Les études montrant l'accroissement de la ségrégation scolaire liée à l'assouplissement de la carte scolaire sont foison (voir l'article de Nathalie Mons sur le site du Café pédagogique, ou encore la sortie actuelle de l'ouvrage de Pierre Merle sur la ségrégation scolaire pour des éclaircissements rapides sur ces points) ; la Cour des Comptes a aussi récemment montré que l’État alloue plus de moyens dans les académies les plus favorisées, tant financièrement qu'en termes de moyens humains.
L'article du Café pédagogique rappelle un fait que l'OCDE relate depuis plusieurs années, à savoir que l'origine sociale joue un poids plus déterminant en France que dans les autres pays en termes de réussite scolaire.

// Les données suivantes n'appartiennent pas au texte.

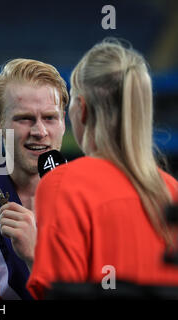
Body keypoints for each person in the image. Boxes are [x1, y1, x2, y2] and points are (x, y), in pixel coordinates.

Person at [27, 39, 178, 300]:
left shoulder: (63, 184)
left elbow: (56, 293)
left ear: (82, 109)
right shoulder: (173, 192)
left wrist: (33, 255)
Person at [0, 58, 68, 299]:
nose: (39, 132)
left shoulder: (94, 199)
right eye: (24, 119)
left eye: (50, 117)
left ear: (63, 124)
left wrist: (36, 256)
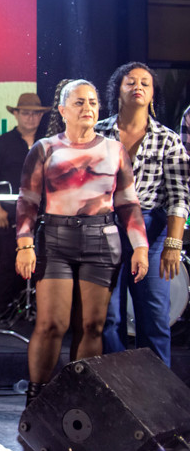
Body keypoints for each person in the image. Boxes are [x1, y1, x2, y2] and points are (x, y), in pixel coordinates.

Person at [16, 79, 148, 405]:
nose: (87, 108)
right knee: (52, 324)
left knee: (92, 326)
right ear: (63, 111)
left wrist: (141, 246)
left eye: (92, 102)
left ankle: (79, 401)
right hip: (55, 241)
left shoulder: (114, 150)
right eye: (79, 102)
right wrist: (25, 244)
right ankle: (37, 400)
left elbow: (128, 203)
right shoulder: (44, 148)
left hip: (102, 241)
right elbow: (28, 201)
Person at [96, 63, 188, 367]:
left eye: (145, 83)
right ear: (117, 90)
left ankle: (158, 390)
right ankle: (115, 385)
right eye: (130, 82)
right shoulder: (98, 133)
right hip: (105, 229)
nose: (138, 87)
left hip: (152, 230)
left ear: (152, 94)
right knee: (109, 317)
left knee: (154, 316)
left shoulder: (168, 139)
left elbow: (179, 196)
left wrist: (173, 244)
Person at [0, 93, 51, 318]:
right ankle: (3, 312)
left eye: (35, 114)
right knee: (8, 261)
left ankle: (38, 313)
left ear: (41, 116)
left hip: (43, 215)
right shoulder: (2, 143)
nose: (31, 117)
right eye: (26, 113)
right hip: (9, 214)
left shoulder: (48, 144)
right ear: (17, 114)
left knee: (44, 263)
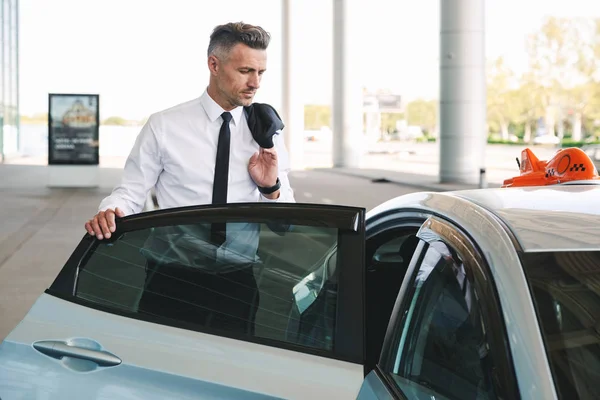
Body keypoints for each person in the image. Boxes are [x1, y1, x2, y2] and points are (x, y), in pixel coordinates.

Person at [84, 21, 295, 335]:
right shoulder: (165, 125)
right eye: (245, 71)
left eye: (261, 73)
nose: (255, 83)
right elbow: (130, 191)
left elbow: (285, 223)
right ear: (214, 64)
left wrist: (270, 187)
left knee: (232, 374)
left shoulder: (267, 134)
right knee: (160, 371)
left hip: (237, 284)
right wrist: (112, 211)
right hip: (170, 279)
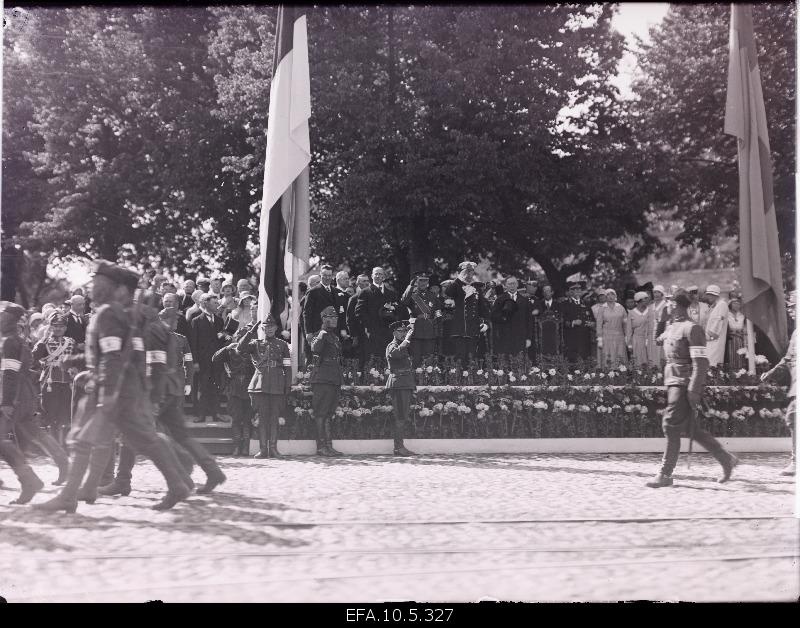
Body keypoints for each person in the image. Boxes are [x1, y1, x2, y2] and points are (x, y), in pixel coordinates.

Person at [34, 262, 191, 513]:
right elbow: (111, 352)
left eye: (99, 283)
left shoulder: (108, 313)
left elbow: (112, 357)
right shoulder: (115, 312)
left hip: (113, 390)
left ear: (113, 287)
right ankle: (176, 483)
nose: (94, 287)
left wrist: (106, 393)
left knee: (85, 439)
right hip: (122, 388)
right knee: (144, 439)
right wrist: (76, 360)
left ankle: (69, 496)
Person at [646, 290, 738, 488]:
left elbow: (701, 363)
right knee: (690, 430)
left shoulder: (692, 328)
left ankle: (665, 473)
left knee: (670, 424)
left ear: (677, 305)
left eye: (669, 303)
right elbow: (656, 339)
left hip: (684, 383)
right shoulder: (672, 327)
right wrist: (660, 320)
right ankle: (726, 459)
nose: (666, 305)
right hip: (672, 381)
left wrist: (693, 391)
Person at [0, 302, 65, 504]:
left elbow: (9, 374)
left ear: (12, 320)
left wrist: (7, 401)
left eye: (3, 317)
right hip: (25, 395)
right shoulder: (17, 340)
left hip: (15, 397)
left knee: (2, 441)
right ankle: (63, 463)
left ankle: (29, 480)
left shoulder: (10, 342)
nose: (0, 320)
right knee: (33, 432)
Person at [235, 314, 291, 458]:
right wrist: (250, 332)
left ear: (276, 328)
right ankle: (263, 449)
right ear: (262, 328)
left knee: (274, 417)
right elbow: (240, 349)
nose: (270, 329)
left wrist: (287, 385)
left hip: (277, 383)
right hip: (260, 384)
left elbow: (287, 367)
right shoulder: (256, 343)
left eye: (272, 327)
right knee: (262, 417)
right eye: (266, 327)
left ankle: (273, 448)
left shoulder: (282, 345)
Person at [32, 312, 76, 445]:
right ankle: (53, 445)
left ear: (65, 328)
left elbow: (76, 360)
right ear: (50, 327)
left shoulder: (70, 342)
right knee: (50, 414)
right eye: (55, 326)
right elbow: (34, 357)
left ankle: (64, 445)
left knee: (65, 414)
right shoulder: (44, 342)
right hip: (49, 381)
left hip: (67, 381)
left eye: (61, 326)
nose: (58, 328)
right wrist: (43, 339)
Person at [214, 325, 256, 457]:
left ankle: (245, 448)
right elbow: (215, 359)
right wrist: (227, 348)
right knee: (237, 419)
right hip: (234, 389)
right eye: (239, 337)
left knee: (247, 419)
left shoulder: (253, 351)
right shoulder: (230, 351)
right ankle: (237, 447)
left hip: (249, 388)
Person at [308, 306, 344, 456]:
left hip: (333, 377)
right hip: (322, 378)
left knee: (329, 413)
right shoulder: (320, 334)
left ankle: (329, 446)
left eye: (336, 317)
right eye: (331, 317)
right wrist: (322, 331)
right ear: (324, 319)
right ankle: (321, 446)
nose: (335, 320)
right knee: (321, 413)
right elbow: (315, 348)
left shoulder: (334, 337)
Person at [760, 330, 796, 476]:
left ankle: (796, 462)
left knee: (793, 416)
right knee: (794, 417)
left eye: (794, 307)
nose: (792, 312)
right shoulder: (796, 333)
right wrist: (771, 372)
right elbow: (788, 359)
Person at [444, 261, 490, 366]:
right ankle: (459, 378)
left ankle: (471, 378)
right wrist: (458, 279)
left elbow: (482, 307)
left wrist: (486, 322)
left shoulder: (476, 288)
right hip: (460, 327)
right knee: (460, 355)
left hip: (473, 327)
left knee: (472, 355)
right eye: (466, 272)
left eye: (471, 273)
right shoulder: (456, 286)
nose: (469, 275)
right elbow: (448, 292)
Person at [190, 292, 227, 423]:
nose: (217, 305)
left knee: (216, 387)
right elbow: (193, 343)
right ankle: (201, 414)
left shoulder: (219, 320)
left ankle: (216, 413)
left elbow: (221, 341)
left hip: (217, 361)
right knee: (203, 387)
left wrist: (226, 336)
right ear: (206, 303)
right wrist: (195, 362)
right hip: (203, 361)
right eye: (215, 303)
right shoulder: (196, 320)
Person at [385, 320, 417, 456]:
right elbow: (396, 354)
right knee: (400, 416)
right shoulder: (392, 346)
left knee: (403, 416)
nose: (403, 334)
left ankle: (399, 446)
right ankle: (398, 447)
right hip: (398, 384)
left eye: (405, 331)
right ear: (394, 333)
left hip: (405, 383)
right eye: (400, 331)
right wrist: (407, 340)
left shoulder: (403, 345)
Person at [355, 266, 400, 360]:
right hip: (373, 332)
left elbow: (397, 311)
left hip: (388, 332)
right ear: (372, 276)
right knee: (375, 360)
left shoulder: (391, 293)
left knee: (388, 358)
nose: (378, 276)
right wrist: (369, 327)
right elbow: (359, 312)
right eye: (376, 274)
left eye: (380, 274)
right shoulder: (365, 292)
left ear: (384, 276)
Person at [401, 271, 443, 365]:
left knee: (429, 360)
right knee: (415, 359)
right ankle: (415, 379)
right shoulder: (412, 295)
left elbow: (438, 313)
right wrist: (410, 286)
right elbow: (403, 302)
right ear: (416, 281)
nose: (423, 283)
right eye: (421, 280)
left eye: (425, 280)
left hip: (430, 331)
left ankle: (428, 379)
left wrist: (437, 329)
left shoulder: (433, 296)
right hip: (416, 331)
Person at [490, 276, 531, 359]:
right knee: (506, 362)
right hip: (505, 336)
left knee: (520, 361)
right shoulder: (500, 300)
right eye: (509, 284)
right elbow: (493, 317)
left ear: (517, 285)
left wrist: (528, 338)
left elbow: (529, 321)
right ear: (505, 285)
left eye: (514, 284)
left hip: (520, 337)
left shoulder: (525, 300)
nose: (512, 286)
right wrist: (503, 317)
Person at [561, 283, 593, 363]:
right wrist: (572, 322)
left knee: (585, 360)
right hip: (571, 338)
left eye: (579, 289)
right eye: (574, 289)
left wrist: (592, 324)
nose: (577, 291)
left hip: (585, 337)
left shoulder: (586, 304)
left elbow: (592, 319)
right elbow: (561, 321)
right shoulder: (564, 304)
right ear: (570, 291)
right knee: (572, 361)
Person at [596, 288, 629, 367]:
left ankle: (621, 374)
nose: (610, 296)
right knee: (608, 357)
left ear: (615, 296)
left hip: (619, 335)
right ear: (605, 297)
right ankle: (608, 375)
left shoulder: (621, 307)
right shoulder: (602, 308)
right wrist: (600, 338)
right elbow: (599, 324)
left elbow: (625, 323)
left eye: (612, 294)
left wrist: (627, 336)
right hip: (606, 336)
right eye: (608, 294)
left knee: (620, 355)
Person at [531, 284, 561, 359]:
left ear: (552, 292)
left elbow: (561, 318)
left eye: (548, 291)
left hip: (555, 337)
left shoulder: (559, 304)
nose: (546, 293)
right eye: (544, 291)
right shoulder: (538, 304)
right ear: (542, 293)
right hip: (542, 337)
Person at [703, 284, 729, 368]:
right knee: (708, 364)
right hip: (708, 340)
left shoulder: (722, 304)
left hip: (715, 339)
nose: (709, 296)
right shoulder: (713, 306)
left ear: (717, 295)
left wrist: (710, 336)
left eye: (712, 294)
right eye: (708, 294)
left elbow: (718, 322)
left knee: (713, 365)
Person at [628, 291, 655, 366]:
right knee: (638, 361)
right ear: (639, 300)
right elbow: (629, 330)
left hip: (649, 339)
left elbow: (651, 326)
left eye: (647, 298)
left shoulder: (650, 311)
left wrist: (649, 339)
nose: (647, 300)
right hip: (637, 340)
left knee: (649, 360)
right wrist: (629, 344)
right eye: (645, 298)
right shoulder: (631, 313)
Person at [725, 294, 749, 370]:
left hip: (741, 339)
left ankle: (741, 373)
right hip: (730, 339)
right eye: (734, 303)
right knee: (731, 356)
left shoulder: (742, 315)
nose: (737, 305)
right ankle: (732, 373)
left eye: (738, 303)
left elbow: (745, 328)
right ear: (730, 304)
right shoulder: (726, 314)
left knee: (741, 356)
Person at [651, 285, 669, 366]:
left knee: (662, 355)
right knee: (653, 356)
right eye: (655, 292)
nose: (656, 294)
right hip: (651, 334)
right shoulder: (651, 306)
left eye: (658, 292)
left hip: (663, 332)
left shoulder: (667, 305)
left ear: (662, 294)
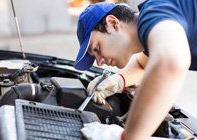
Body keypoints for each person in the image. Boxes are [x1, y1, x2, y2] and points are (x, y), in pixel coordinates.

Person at [74, 0, 197, 140]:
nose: (100, 62)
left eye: (96, 48)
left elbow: (170, 62)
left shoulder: (153, 13)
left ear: (113, 24)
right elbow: (142, 65)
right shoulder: (153, 31)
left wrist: (129, 136)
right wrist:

A l'heure de la promotion de quantité de dispositifs innovants promouvant « autonomie » et « responsabilité » de chacun, différenciation des enseignements, la thèse soutenue par Mathieu Valdenaire l'an dernier, sous la direction de Thomas Piketty, remet à l'ordre du jour une antienne incessamment défendue par les enseignants et ringardisée par les communicants politiques et médiatiques : la réduction des effectifs par classe, notamment à l'école primaire : "La suppression des ZEP aboutirait d’après nos estimations à une progression des inégalités de réussite scolaire entre élèves scolarisés en ZEP et hors ZEP de 11% au primaire, 6% au collège et 3% au lycée", écrit M. Valdenaire. "La diminution de 5 élèves des tailles de classes de ZEP conduirait au contraire, dans notre hypothèse basse, à une réduction des inégalités de 37% au primaire, 13% au collège et seulement 4% au lycée".